Silverlens proudly presents Frank Callaghan, a selection of photographs taken from the artist’s four solo exhibitions from 2008-2011: Stranger (2008), Dwelling (2009), River of Our Dreams (2010), & Moonshine Baseline (2011). Born in England in 1980, Callaghan’s love for photography began as a boy growing up in Baguio City, Philippines. It wasn’t until after studying finance and management at the Wharton School of Business that he gave into his calling as an artist working with photography. He first exhibited his work at the age of 21 in Philadelphia.

Callaghan lights his nightscapes with a mixture of available and strobe lights. He sets up the found, like a hunter setting up light traps for his camera; his is a meticulous and repetitive process. For Stranger (2008), is his first complete work of night photographs, he worked with neighborhoods familiar to him in the northern mountain provinces of the Philippines. He started with what felt most natural. “I try and pay attention to which direction I’m being drawn in, when to stop, when to push on. Force it and it won’t work.”, Callaghan said.
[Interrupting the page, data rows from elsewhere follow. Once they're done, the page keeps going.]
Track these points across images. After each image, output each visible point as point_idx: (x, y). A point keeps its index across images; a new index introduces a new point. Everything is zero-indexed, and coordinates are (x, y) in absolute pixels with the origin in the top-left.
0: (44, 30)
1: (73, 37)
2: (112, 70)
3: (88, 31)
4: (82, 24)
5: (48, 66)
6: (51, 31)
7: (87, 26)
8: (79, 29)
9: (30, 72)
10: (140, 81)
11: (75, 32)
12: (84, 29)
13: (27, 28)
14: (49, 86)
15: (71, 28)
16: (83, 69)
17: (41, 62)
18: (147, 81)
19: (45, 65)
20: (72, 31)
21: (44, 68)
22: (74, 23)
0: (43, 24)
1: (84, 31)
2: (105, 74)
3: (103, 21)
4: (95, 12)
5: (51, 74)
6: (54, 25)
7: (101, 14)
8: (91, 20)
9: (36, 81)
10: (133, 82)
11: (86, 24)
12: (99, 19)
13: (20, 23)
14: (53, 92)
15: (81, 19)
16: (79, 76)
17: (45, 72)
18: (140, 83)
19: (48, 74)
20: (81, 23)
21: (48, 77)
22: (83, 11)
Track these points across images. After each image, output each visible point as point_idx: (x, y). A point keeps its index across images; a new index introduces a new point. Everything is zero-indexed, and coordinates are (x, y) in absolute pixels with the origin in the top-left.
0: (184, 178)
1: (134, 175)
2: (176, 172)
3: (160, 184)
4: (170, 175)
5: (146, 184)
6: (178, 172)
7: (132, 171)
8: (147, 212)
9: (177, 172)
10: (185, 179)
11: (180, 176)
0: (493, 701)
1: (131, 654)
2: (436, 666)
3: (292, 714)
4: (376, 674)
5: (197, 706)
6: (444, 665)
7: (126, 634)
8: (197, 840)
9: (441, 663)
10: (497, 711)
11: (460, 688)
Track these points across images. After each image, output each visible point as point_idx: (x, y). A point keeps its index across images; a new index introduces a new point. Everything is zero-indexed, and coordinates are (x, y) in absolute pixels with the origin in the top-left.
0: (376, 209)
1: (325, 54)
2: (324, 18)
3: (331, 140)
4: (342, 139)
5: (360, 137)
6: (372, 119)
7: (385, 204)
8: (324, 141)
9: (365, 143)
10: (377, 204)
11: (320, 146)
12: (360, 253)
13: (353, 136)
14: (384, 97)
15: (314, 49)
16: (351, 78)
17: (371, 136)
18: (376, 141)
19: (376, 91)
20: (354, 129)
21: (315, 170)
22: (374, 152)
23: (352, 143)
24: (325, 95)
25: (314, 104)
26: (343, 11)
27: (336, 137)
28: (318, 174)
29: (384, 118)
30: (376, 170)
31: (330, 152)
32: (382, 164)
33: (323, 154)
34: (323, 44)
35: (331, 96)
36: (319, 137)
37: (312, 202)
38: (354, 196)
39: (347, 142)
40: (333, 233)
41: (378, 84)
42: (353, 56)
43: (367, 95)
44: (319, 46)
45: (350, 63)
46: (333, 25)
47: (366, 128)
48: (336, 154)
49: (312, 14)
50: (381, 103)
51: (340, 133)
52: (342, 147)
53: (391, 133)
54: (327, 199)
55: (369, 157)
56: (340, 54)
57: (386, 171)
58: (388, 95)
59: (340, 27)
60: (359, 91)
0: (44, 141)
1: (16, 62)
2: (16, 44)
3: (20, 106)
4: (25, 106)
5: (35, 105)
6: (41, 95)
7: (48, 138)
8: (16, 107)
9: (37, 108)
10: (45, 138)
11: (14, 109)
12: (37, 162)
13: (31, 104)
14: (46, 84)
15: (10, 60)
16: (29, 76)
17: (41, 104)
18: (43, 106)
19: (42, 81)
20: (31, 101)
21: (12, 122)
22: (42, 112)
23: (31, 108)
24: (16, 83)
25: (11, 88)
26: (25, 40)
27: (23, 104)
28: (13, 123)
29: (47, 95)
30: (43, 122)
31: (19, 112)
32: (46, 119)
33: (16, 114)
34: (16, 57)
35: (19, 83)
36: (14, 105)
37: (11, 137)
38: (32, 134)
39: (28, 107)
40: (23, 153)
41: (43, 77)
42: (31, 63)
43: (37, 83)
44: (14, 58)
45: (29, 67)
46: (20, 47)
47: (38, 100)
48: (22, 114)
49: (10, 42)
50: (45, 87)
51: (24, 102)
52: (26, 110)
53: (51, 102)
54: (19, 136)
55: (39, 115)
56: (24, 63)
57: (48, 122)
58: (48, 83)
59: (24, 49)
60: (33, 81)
In Dwelling (2009), Callaghan captures the ambient aura and light of the city. He takes to the backstreets and saturates dwelling places, monuments of cement and metal, in washes of light and color from their immediate surroundings. He seizes rare glimpses of stillness, steeped in an acute awareness of the present. “I found myself drawn to the quiet, empty spaces of urban fringes at night and to the unintentional beauty of dwellings that seem to have grown organically out of the sincere need for shelter and the limits of material and space.” says Callaghan. His forthright perception eliminates the noise of judgment and elucidating the scenery with evidence of stories and leaves viewer to speculate. And as a product of his candid process and perception, he reveals the indwelling life and beauty that are most often overlooked.
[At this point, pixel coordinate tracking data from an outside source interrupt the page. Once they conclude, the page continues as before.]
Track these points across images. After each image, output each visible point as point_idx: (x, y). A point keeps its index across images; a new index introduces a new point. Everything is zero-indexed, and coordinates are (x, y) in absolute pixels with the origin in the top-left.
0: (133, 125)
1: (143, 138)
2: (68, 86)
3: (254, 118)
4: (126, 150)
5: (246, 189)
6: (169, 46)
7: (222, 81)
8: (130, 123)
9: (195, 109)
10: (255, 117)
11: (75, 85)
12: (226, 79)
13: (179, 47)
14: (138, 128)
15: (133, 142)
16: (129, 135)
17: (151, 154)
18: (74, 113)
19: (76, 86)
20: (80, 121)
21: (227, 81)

In River of Our Dreams (2010), Callaghan breaks away from the allure of urban landscapes and focuses his lens on the elusive beauty of the Pasig River. While Callaghan has done extensive work on the river’s locale, he has only now taken the famed river as a subject. Appropriated from a slogan on a bridge traversing the river, the title speaks of a mysterious fusion of past, present, and future- recollections of its glorious past mingling with visions of its future potential, both of which congeal around the city and population that grew up with the Pasig River. River of Our Dreams is a visual re-examination of a cultural landmark that has escaped corrective action, but has, for the most part, been revered for its inexplicable beauty.
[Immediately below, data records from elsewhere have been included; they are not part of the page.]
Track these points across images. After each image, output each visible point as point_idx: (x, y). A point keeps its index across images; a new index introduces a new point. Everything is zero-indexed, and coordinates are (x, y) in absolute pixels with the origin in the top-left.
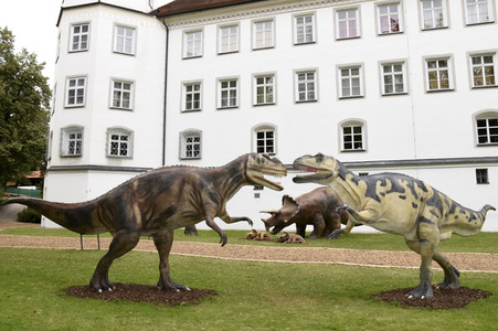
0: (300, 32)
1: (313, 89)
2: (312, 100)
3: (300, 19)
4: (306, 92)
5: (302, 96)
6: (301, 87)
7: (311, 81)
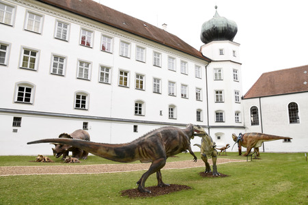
0: (59, 31)
1: (62, 68)
2: (61, 74)
3: (60, 24)
4: (58, 69)
5: (54, 71)
6: (55, 65)
7: (61, 63)
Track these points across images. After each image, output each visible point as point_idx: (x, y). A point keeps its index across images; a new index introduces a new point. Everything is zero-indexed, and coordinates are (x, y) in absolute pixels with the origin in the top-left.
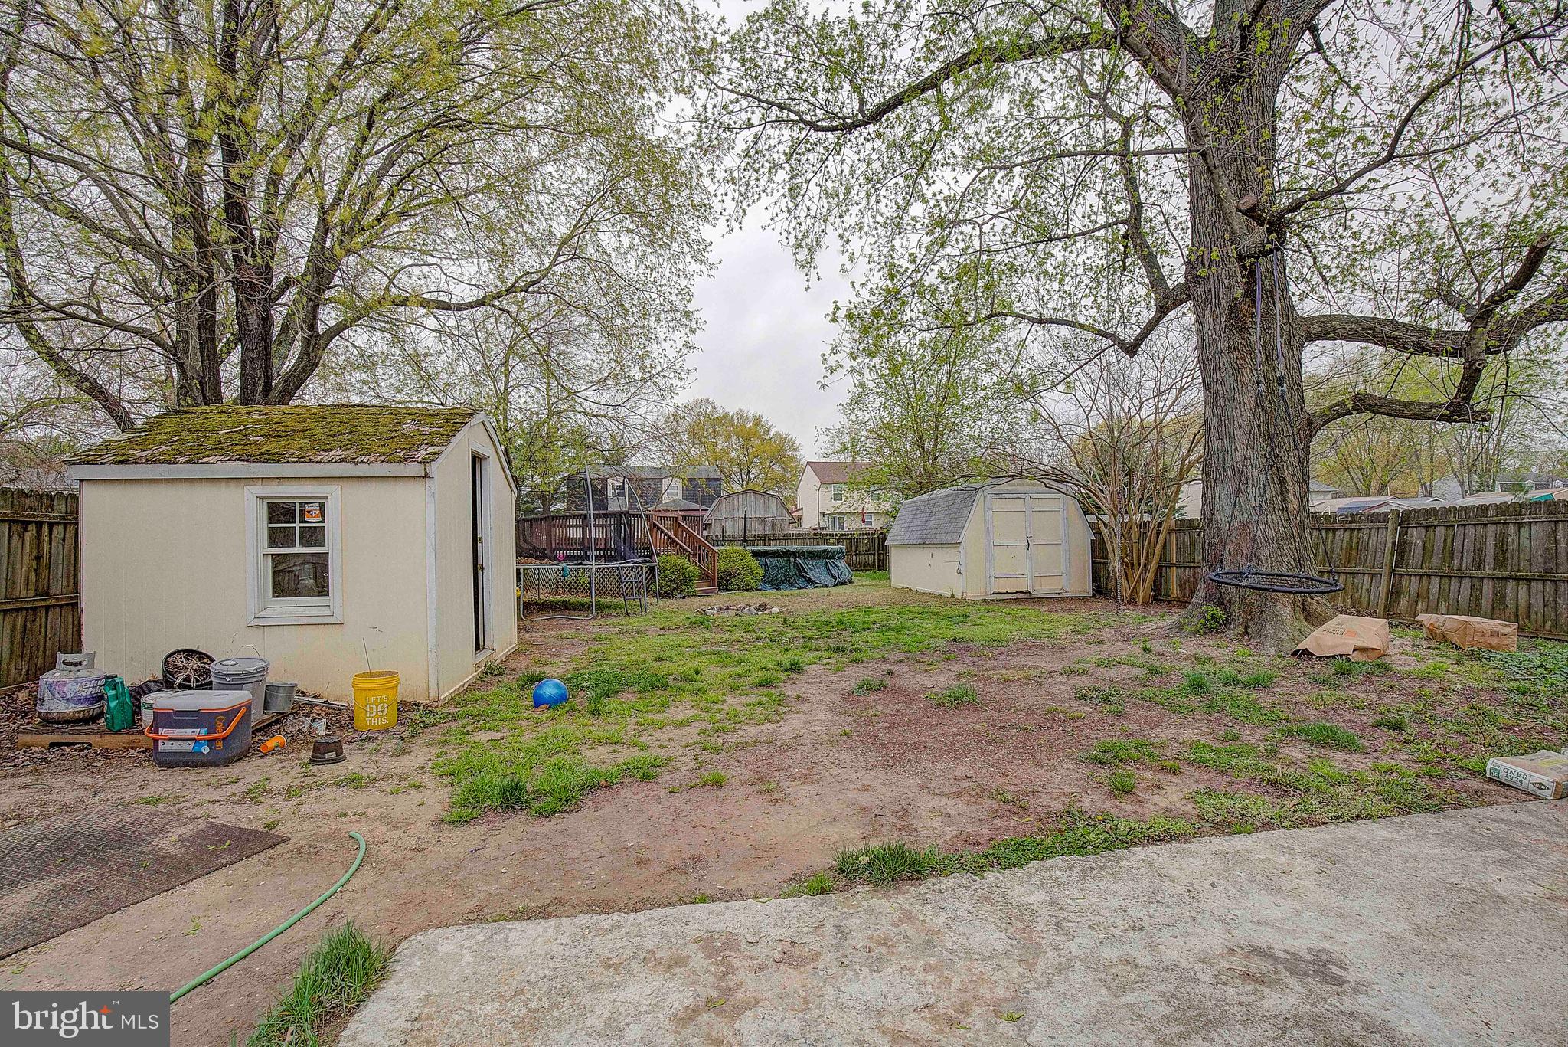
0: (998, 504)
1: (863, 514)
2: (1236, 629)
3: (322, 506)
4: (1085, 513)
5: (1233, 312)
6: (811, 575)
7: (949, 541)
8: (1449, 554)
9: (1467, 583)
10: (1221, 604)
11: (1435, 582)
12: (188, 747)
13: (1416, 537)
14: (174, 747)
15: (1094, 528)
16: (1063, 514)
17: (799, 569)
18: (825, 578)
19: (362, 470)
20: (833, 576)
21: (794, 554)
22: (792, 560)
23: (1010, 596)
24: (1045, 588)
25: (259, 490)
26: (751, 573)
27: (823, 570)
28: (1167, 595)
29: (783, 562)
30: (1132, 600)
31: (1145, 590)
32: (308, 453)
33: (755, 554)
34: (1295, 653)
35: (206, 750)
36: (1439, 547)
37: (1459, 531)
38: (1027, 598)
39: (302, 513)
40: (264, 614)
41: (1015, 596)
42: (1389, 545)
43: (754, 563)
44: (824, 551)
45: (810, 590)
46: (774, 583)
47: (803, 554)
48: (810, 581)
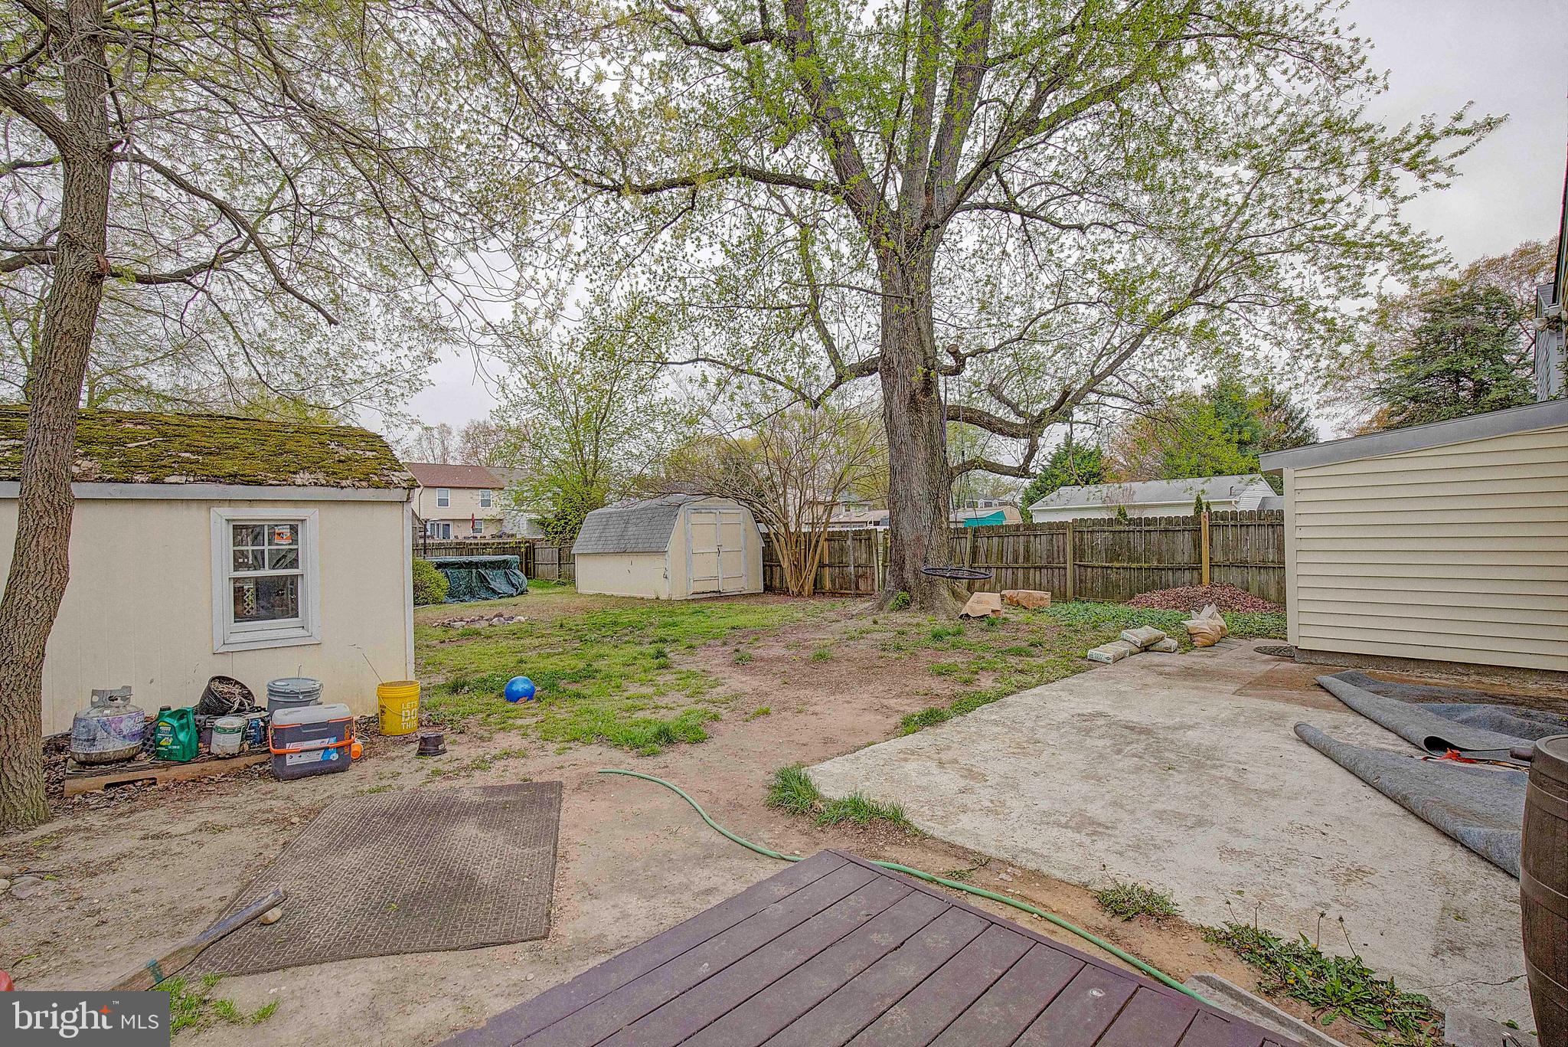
0: (696, 518)
1: (473, 520)
2: (914, 606)
3: (294, 529)
4: (757, 522)
5: (913, 398)
6: (493, 585)
7: (654, 549)
8: (1001, 555)
9: (1010, 571)
10: (905, 590)
11: (994, 571)
12: (317, 757)
13: (983, 543)
14: (302, 759)
15: (766, 537)
16: (743, 526)
17: (483, 579)
18: (504, 588)
19: (349, 494)
20: (513, 585)
21: (476, 565)
22: (474, 571)
23: (705, 596)
24: (730, 588)
25: (227, 512)
26: (438, 586)
27: (504, 581)
28: (822, 588)
29: (464, 572)
30: (800, 594)
31: (808, 586)
32: (284, 475)
33: (440, 566)
34: (961, 617)
35: (335, 756)
36: (995, 550)
37: (1006, 539)
38: (718, 596)
39: (272, 535)
40: (231, 640)
41: (709, 595)
42: (968, 549)
43: (439, 575)
44: (504, 561)
45: (496, 601)
46: (453, 595)
47: (484, 565)
48: (494, 591)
With his work firmly rooted in found nighttime landscapes, Frank Callaghan reveals his visual roots by making his light source his subject matter in Moonshine Baseline (2011). These are portraits of the moon hanging on the horizon. Setting up the found, like a hunter setting up light traps for his camera; his is a meticulous and repetitive process. In previous shows, Stranger, Dwelling, and the hugely popular River of Our Dreams, Callaghan would stalk urban landscapes looking for interesting material to record over long exposures. This time, he adds the horizon as a constant, as he puts the moon, our earth’s partner, in focus. Decidedly non-random in this process, he says, “There is peace and freedom in structure.” Callaghan has learned to simplify, and by simplifying, the message has become clearer.